Give only the number of lines in the listing below where the string "moderate" occurs.

§ **Data section**:
- - -
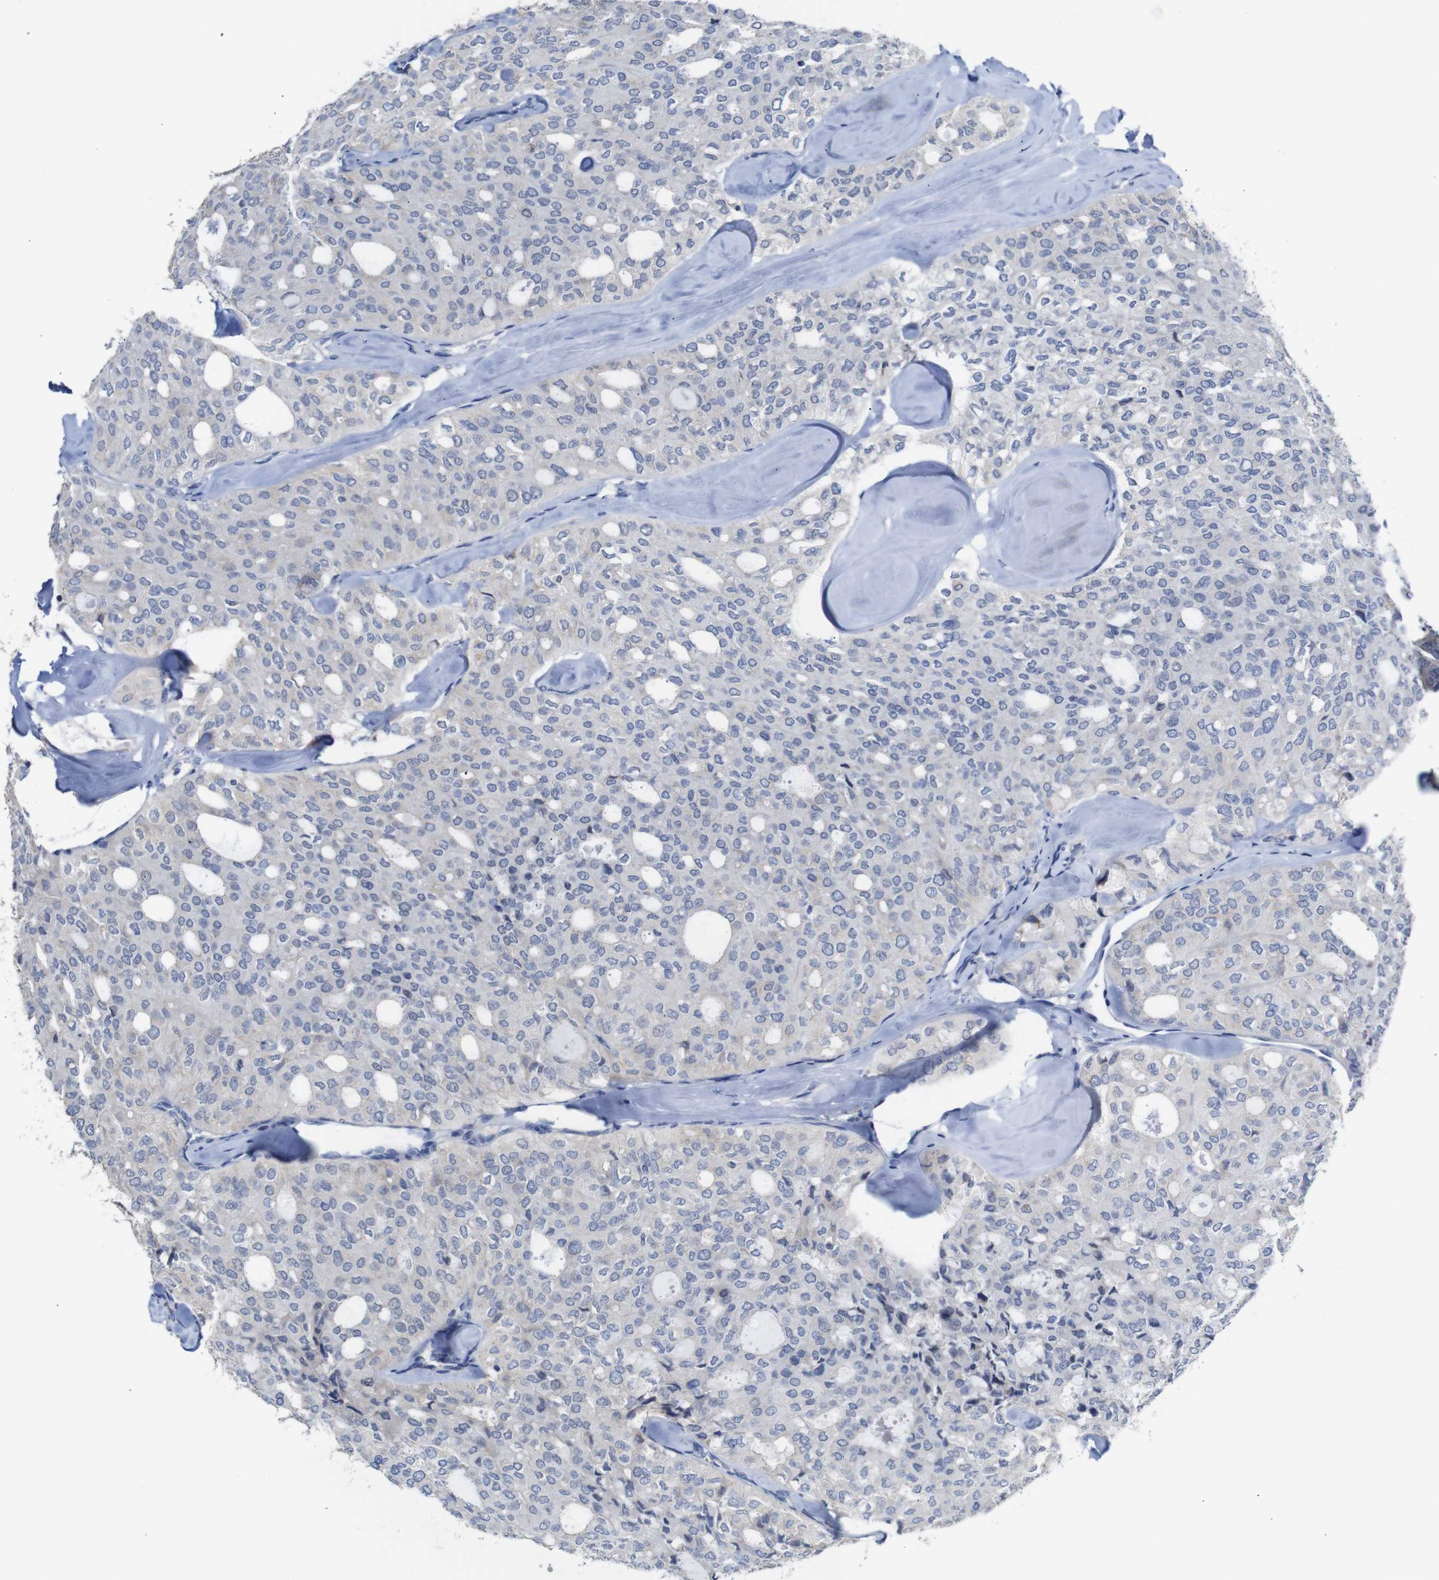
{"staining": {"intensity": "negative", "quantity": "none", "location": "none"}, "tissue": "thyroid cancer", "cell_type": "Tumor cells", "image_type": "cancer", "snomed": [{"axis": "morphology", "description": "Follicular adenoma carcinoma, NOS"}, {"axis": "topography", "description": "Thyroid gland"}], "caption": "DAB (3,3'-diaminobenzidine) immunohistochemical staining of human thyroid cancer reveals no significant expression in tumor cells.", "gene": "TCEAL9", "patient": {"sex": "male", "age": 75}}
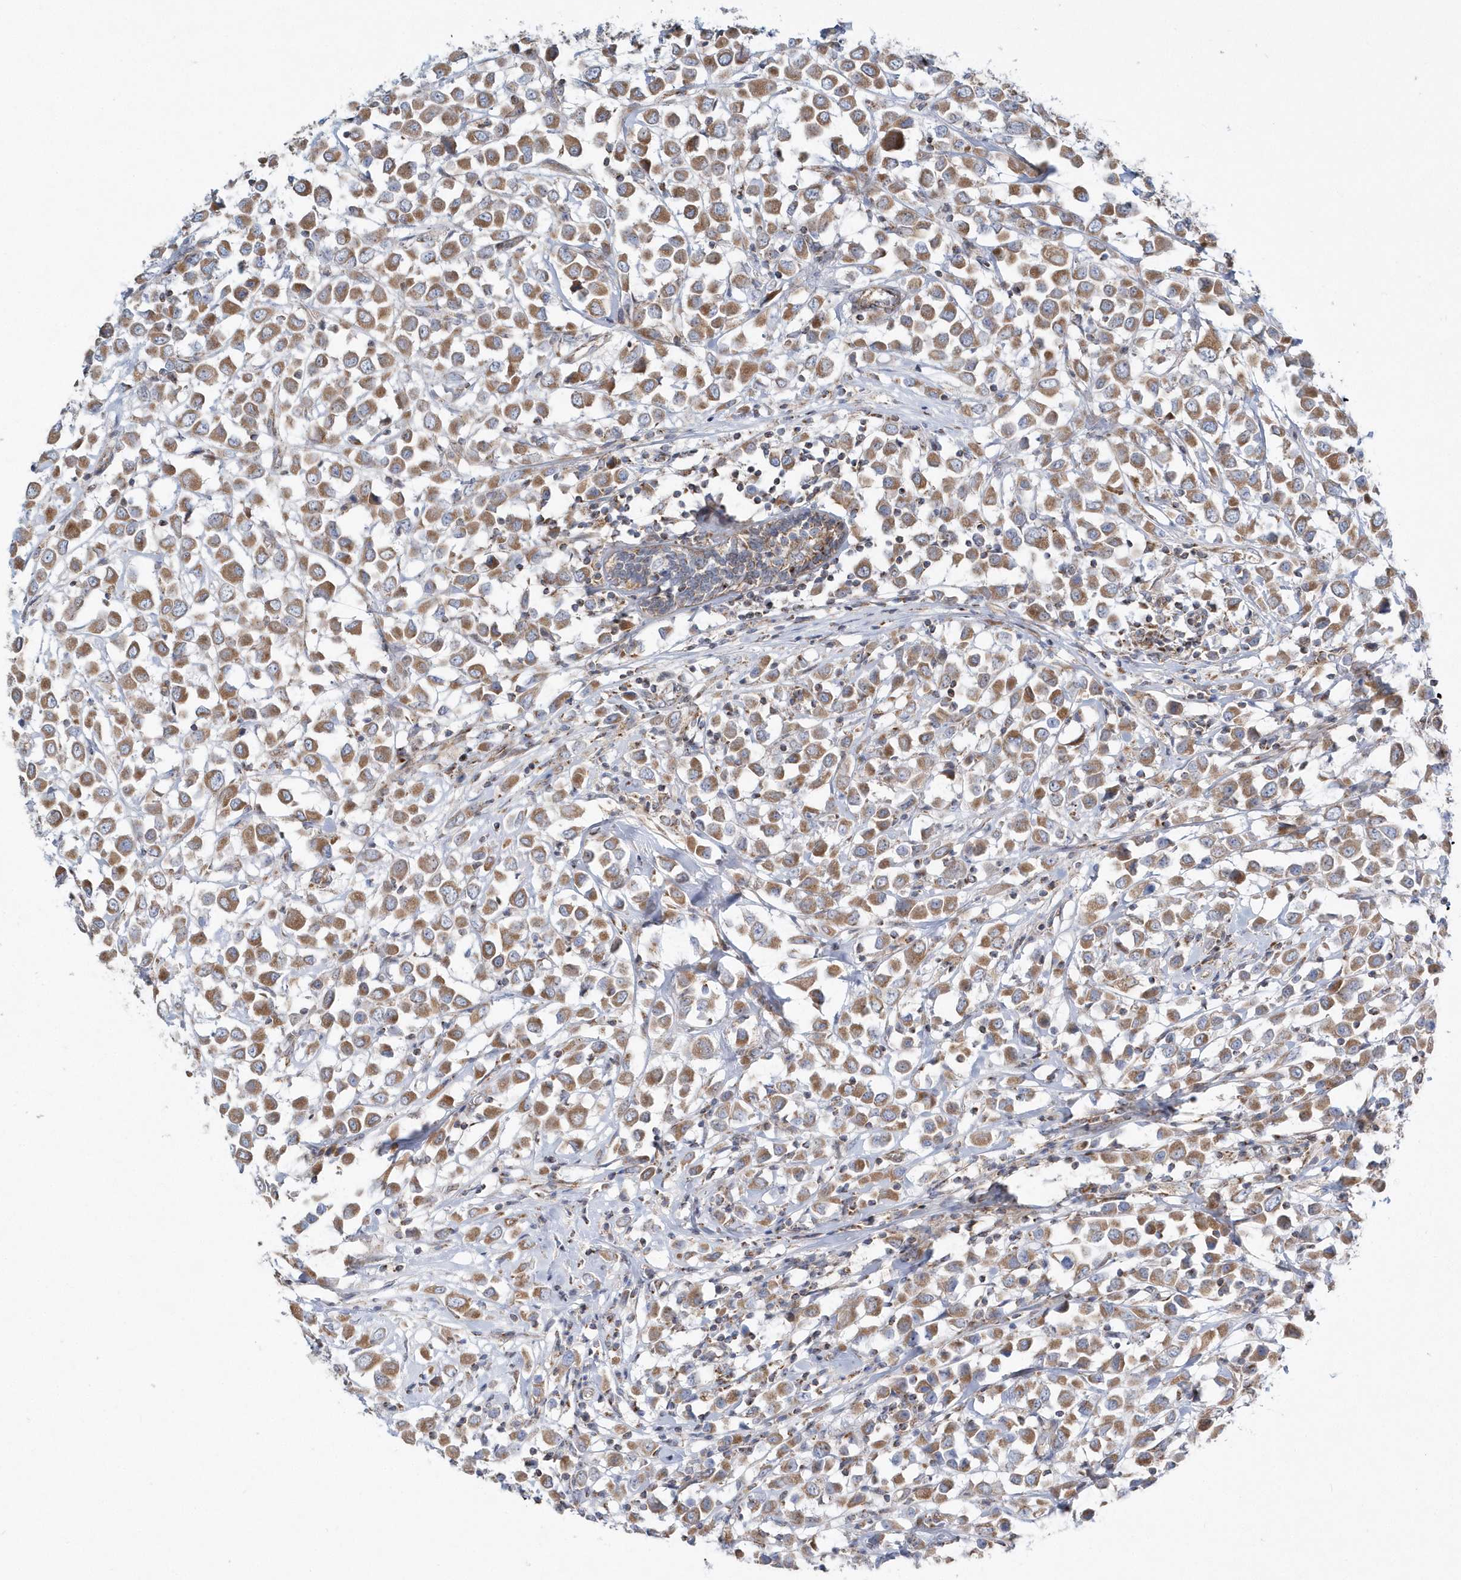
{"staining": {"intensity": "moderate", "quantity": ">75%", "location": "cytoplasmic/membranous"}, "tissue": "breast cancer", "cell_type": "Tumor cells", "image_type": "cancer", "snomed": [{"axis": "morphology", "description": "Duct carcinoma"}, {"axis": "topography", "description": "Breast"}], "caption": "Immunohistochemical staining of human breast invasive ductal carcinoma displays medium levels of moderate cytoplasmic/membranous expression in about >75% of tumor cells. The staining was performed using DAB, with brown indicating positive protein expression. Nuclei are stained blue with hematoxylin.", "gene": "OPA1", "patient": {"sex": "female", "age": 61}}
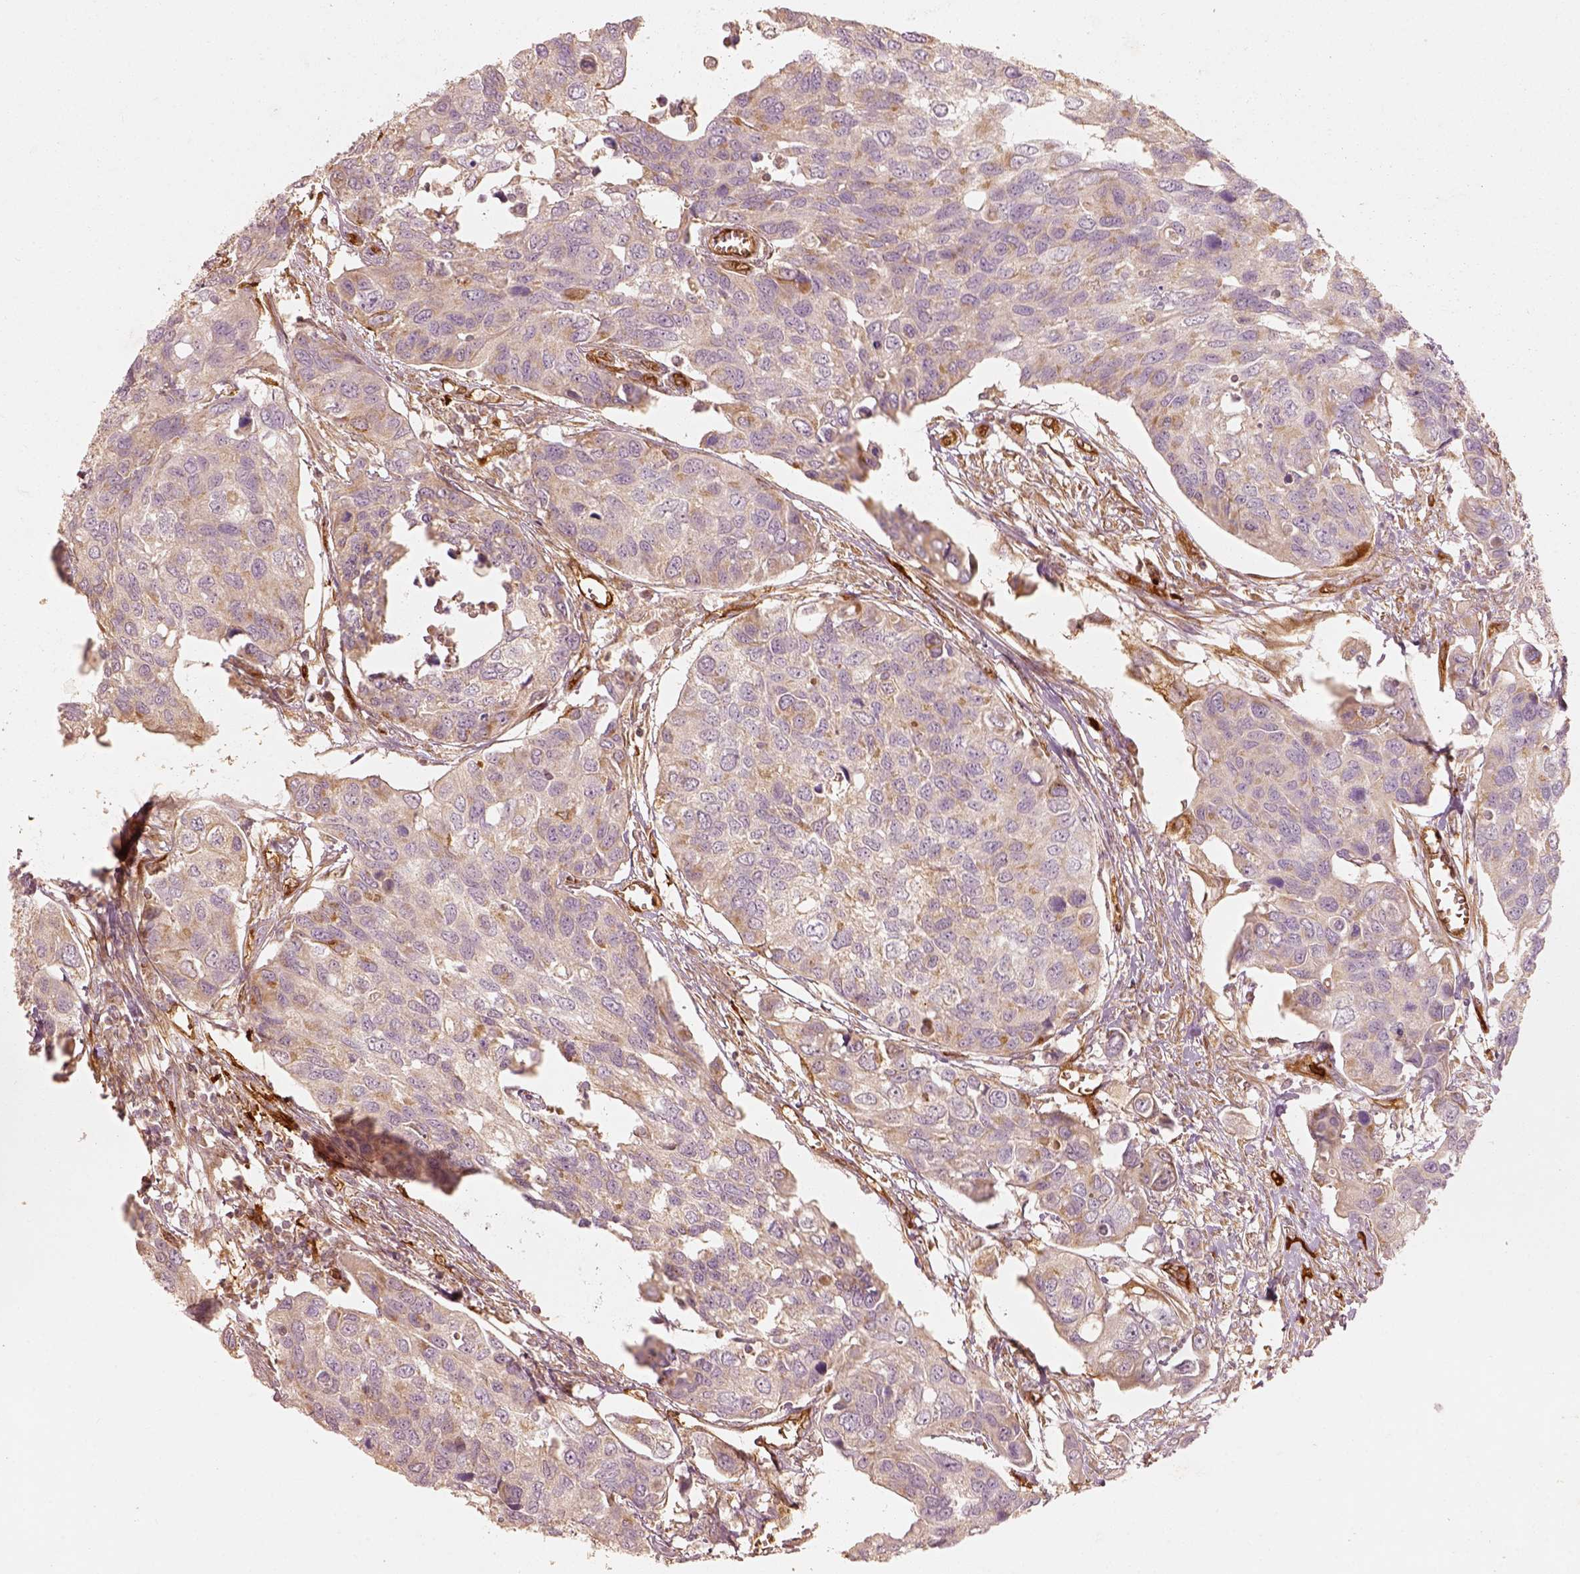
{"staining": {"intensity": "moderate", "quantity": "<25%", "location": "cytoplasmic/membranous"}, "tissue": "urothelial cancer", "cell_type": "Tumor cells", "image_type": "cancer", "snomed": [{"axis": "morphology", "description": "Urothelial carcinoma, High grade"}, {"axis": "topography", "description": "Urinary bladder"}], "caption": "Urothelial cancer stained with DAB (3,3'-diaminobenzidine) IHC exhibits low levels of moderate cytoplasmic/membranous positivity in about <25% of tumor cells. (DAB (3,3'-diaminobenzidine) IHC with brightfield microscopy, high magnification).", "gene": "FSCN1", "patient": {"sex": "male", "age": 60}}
- - -
§ **Exercise answer**:
2